TASK MATERIAL:
▬▬▬▬▬▬

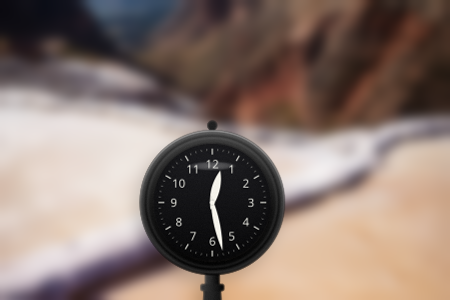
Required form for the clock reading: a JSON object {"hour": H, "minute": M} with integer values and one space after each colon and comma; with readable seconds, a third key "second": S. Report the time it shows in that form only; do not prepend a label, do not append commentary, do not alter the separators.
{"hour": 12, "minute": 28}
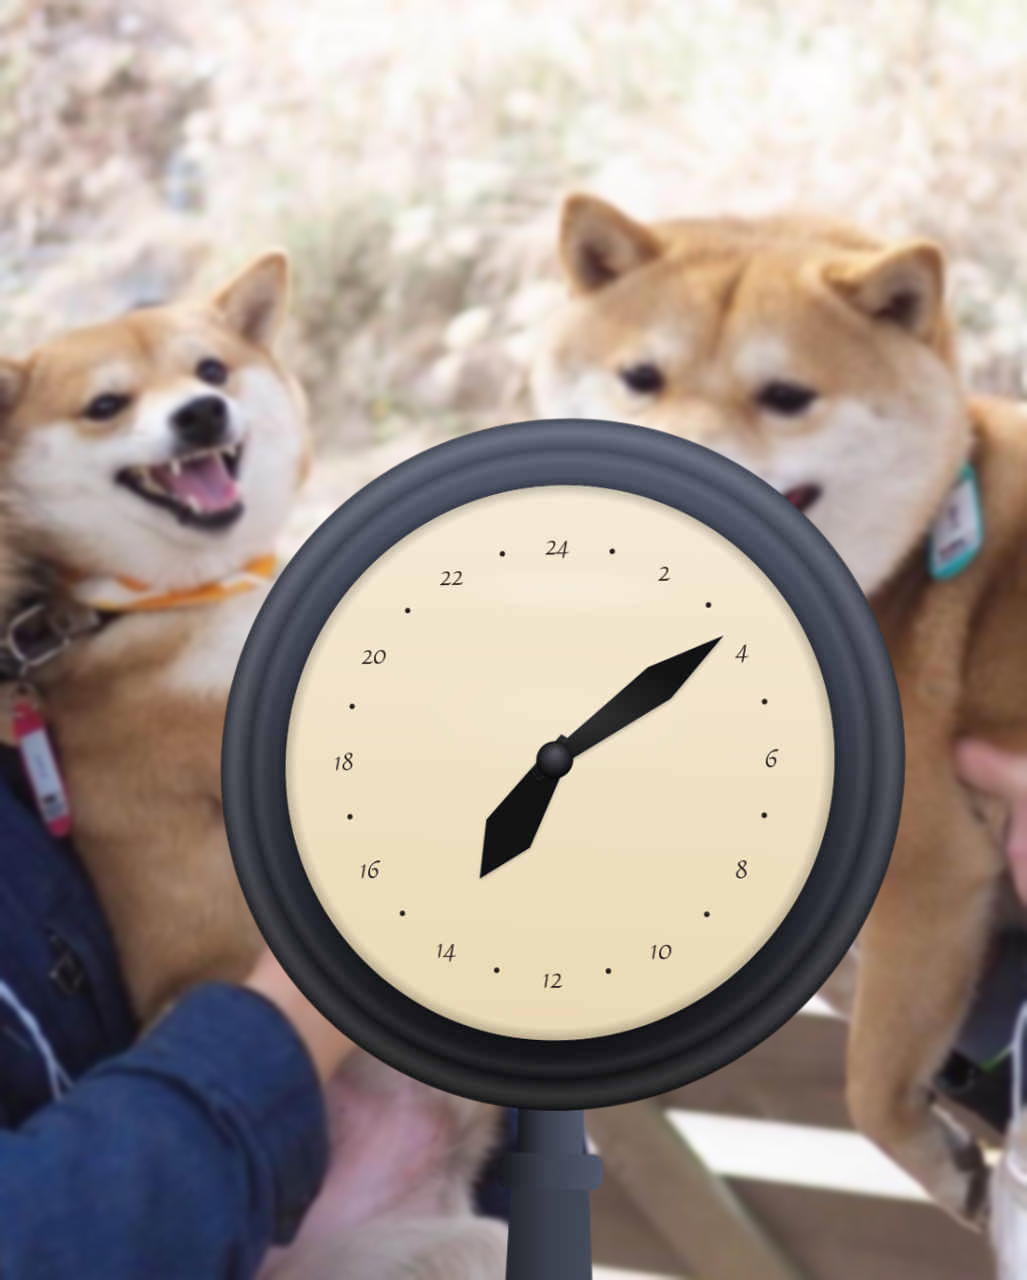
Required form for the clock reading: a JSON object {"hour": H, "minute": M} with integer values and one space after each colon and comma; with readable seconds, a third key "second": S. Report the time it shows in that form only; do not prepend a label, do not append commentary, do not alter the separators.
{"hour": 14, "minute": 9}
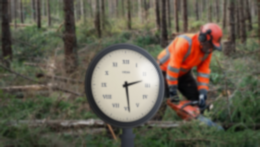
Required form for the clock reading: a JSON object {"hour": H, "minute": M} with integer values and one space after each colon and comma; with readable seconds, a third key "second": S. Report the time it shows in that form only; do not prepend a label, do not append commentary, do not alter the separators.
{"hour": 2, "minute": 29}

▬▬▬▬▬▬

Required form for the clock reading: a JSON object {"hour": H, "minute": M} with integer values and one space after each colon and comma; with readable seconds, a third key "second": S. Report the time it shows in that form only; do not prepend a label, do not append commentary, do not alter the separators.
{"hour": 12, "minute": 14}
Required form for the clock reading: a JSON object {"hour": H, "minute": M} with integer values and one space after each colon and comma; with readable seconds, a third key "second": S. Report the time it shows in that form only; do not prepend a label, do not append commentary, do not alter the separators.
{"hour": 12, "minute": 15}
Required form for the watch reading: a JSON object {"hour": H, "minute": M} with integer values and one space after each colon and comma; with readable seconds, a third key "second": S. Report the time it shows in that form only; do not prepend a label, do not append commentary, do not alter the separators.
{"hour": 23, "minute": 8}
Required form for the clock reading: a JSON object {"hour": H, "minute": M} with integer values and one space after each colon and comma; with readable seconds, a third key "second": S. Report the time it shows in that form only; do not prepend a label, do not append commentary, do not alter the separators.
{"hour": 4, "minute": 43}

▬▬▬▬▬▬

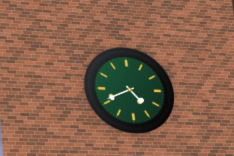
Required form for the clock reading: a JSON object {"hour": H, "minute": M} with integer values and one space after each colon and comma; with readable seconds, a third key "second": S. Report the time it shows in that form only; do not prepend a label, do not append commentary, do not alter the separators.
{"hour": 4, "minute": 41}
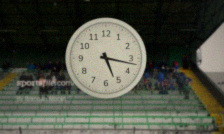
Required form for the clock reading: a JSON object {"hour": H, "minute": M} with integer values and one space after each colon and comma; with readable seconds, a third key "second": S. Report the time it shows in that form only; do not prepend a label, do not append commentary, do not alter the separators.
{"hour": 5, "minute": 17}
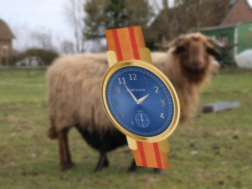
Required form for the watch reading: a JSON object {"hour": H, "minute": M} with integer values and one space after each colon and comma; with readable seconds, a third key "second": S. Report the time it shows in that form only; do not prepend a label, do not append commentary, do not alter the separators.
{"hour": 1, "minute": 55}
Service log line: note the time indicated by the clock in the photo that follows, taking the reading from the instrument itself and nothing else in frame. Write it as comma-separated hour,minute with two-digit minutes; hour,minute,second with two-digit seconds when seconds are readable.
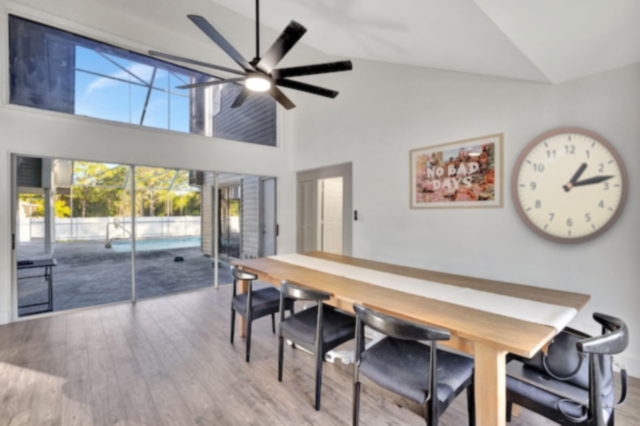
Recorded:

▬▬▬▬▬▬

WHAT TO DO:
State how many lines of the records contain the string "frame", counting only case-exact matches. Give the number alone.

COMPLETE OUTPUT:
1